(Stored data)
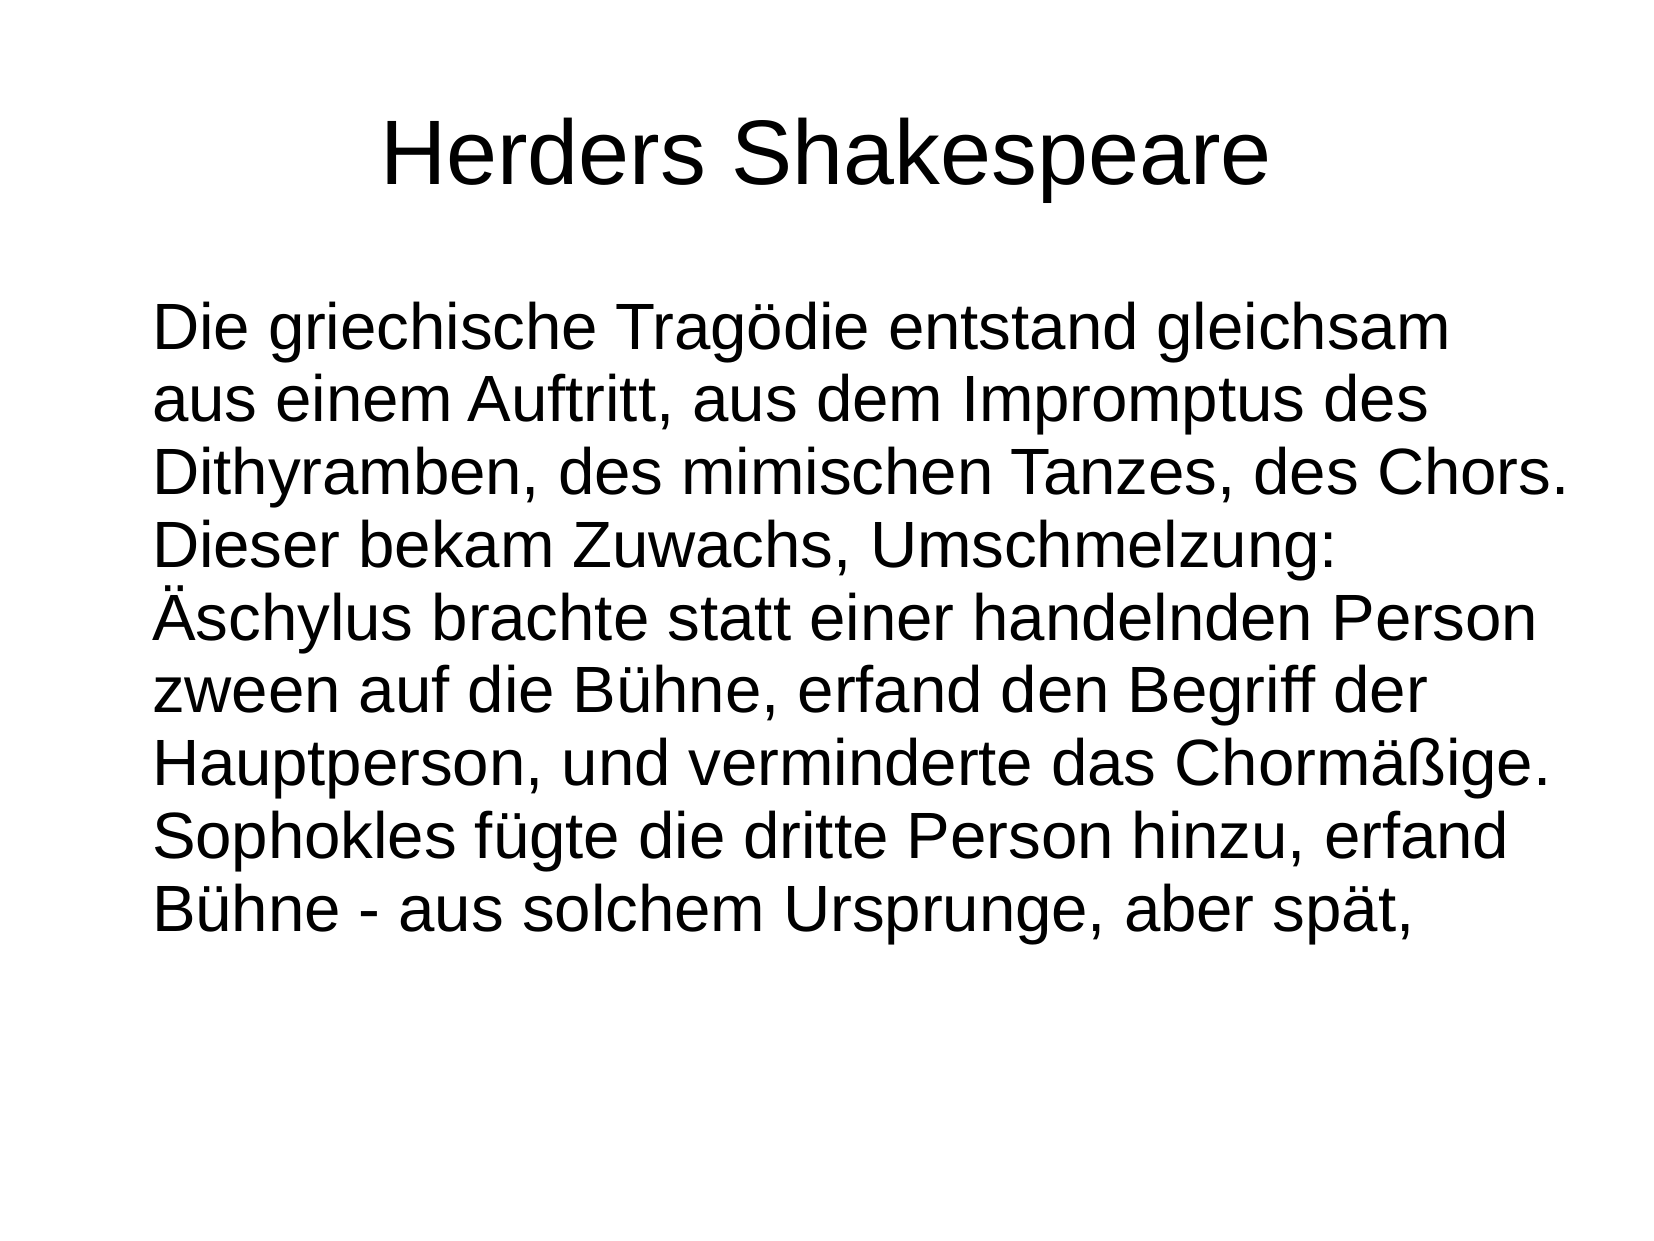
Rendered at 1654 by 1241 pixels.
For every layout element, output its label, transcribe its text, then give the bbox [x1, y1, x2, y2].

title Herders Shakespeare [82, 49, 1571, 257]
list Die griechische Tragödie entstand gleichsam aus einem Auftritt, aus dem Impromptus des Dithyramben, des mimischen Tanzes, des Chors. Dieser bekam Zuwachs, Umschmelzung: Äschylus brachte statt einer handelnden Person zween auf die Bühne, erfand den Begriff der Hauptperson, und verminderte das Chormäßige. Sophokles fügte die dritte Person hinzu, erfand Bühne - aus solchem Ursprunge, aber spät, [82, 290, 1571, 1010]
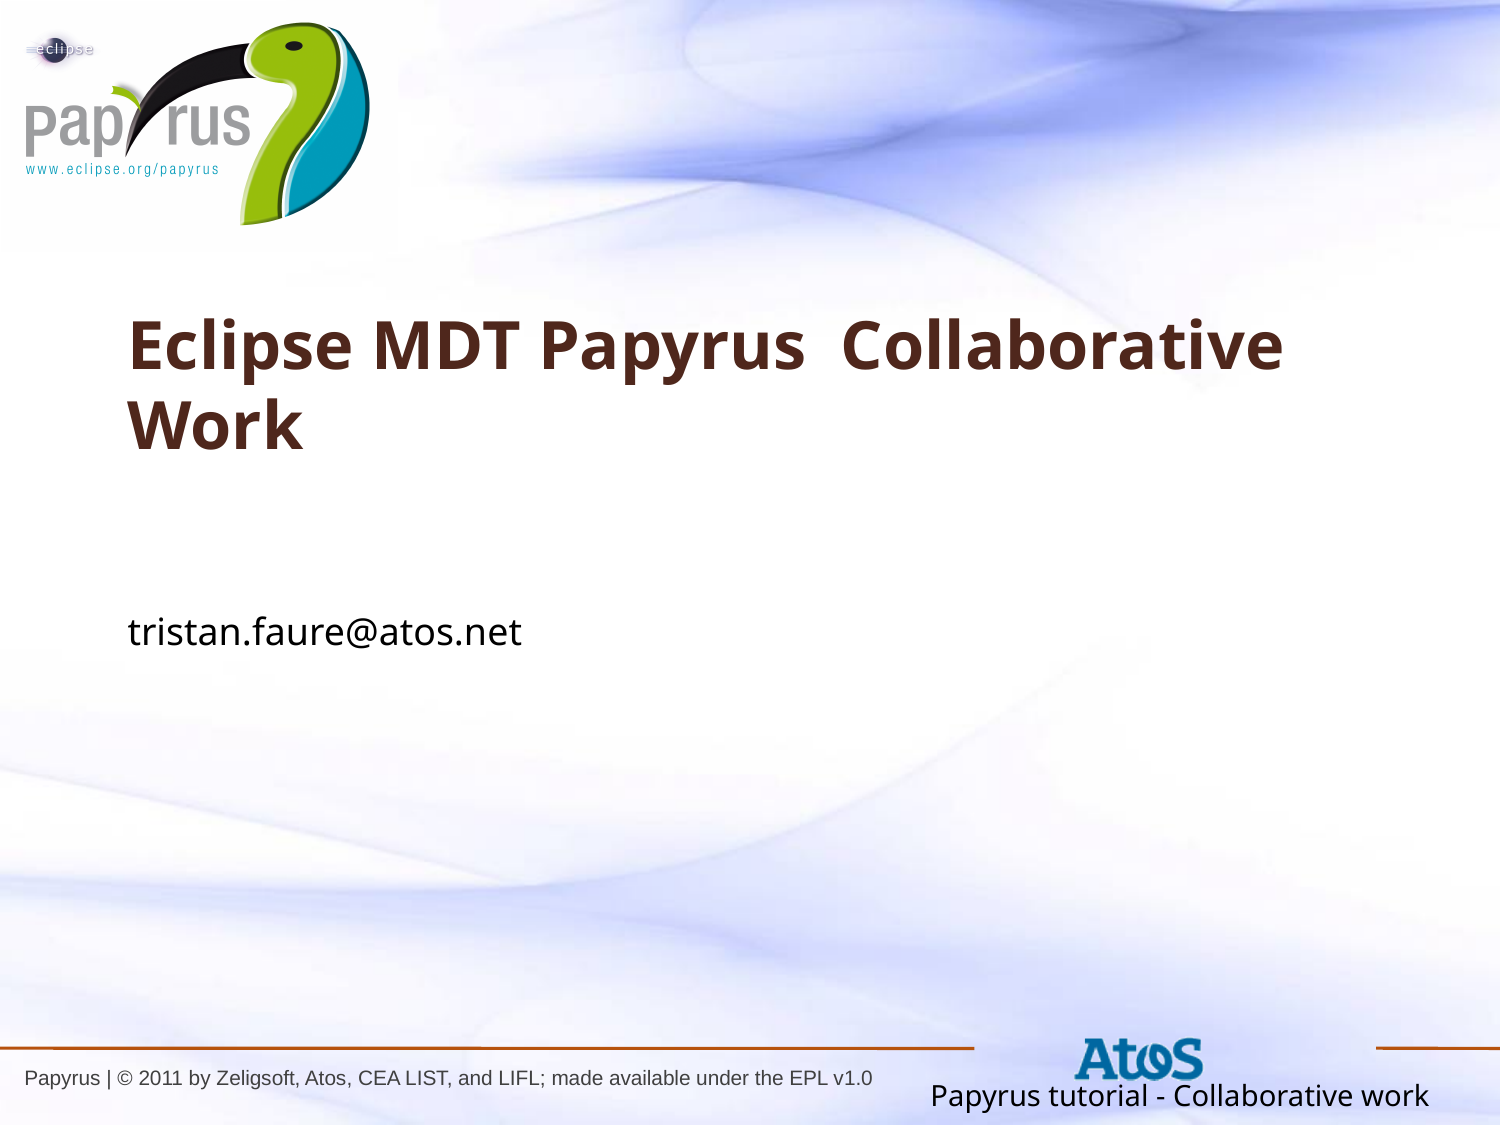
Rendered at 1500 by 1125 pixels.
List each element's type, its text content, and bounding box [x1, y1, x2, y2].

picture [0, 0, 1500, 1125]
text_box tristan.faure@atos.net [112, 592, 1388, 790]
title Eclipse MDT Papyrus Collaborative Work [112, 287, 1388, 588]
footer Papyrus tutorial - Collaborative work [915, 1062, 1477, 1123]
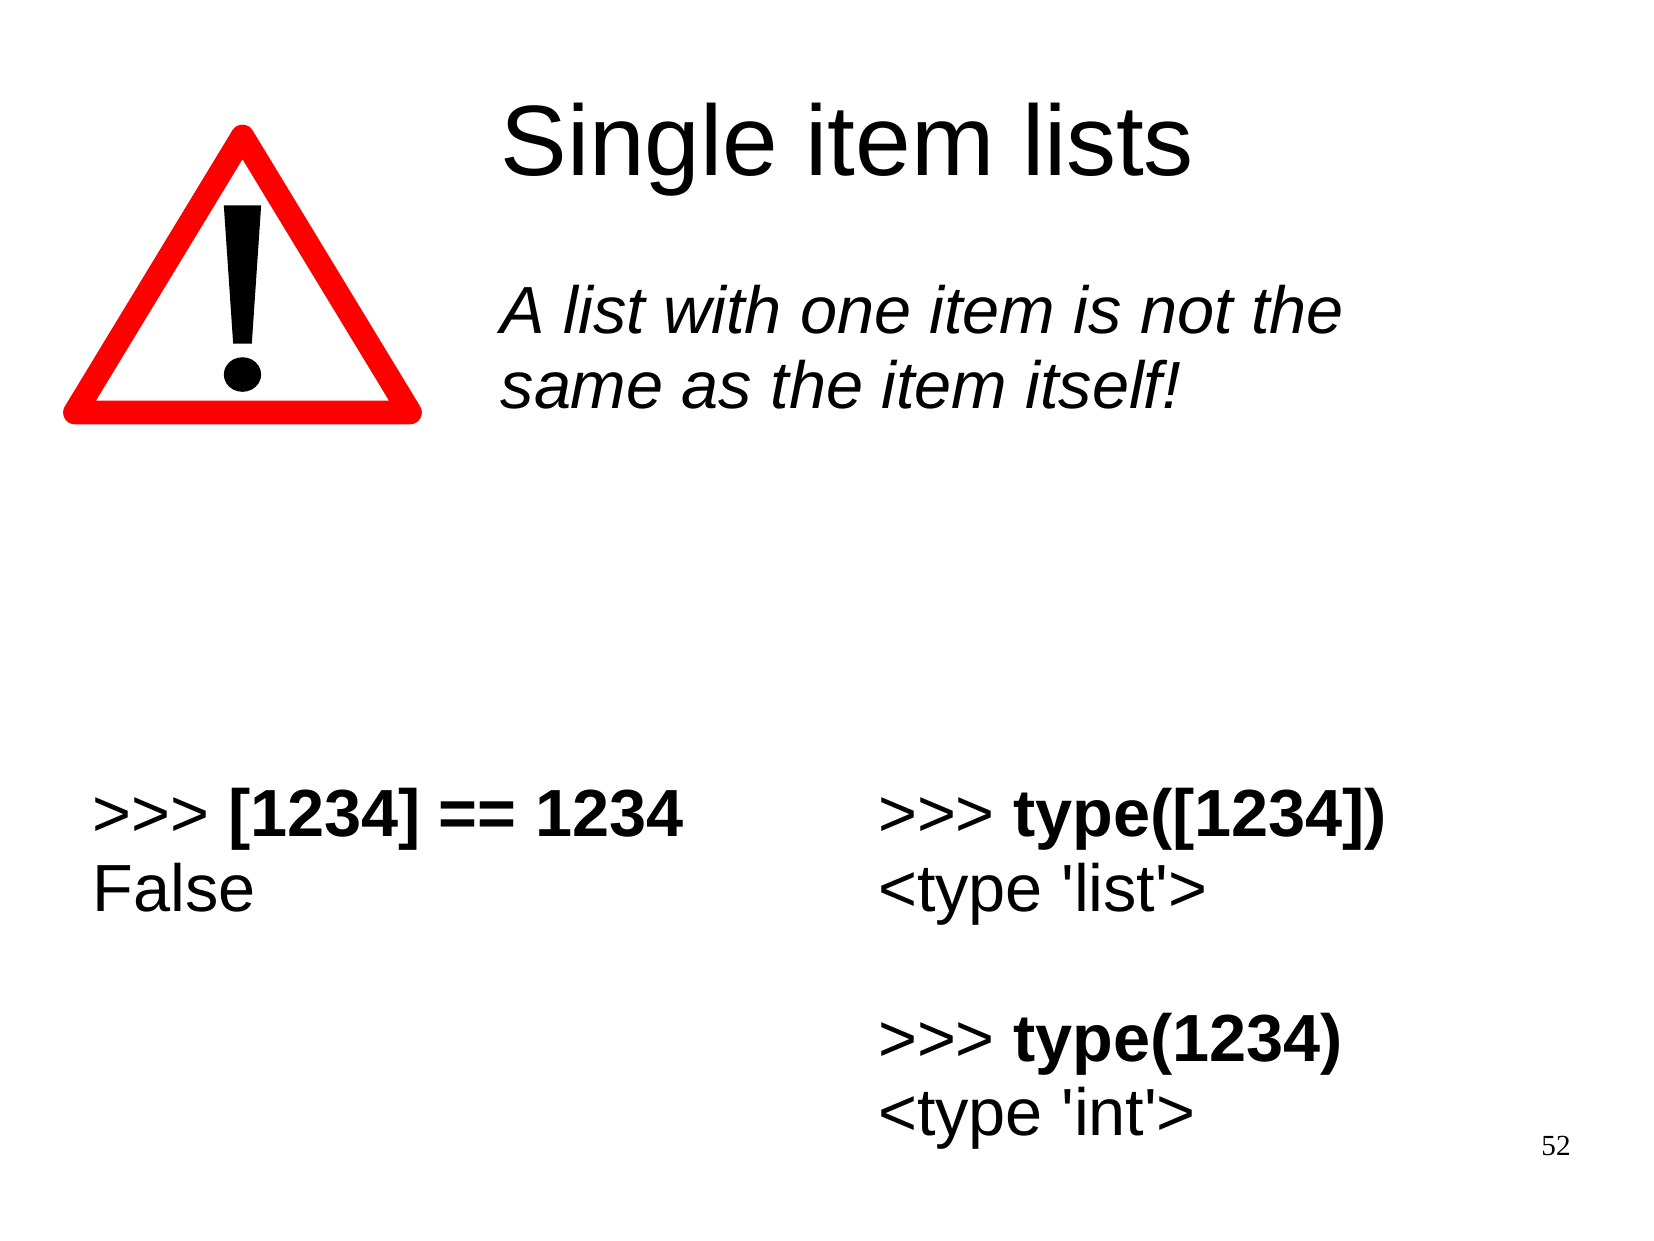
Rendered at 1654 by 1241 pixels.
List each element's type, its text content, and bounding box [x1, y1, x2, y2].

THE REQUEST: Lay out the items, from the start through the line containing "title Herders Shakespeare [82, 49, 1571, 257]", as a Markdown table with the columns Row and Line. Skip blank lines and leave the pictures out.

FINAL RESULT:
| Row | Line |
|---|---|
| 1 | Rendered at 1654 by 1241 pixels. |
| 2 | For every layout element, output its label, transcribe its text, then give the bbox [x1, y1, x2, y2]. |
| 3 | title Herders Shakespeare [82, 49, 1571, 257] |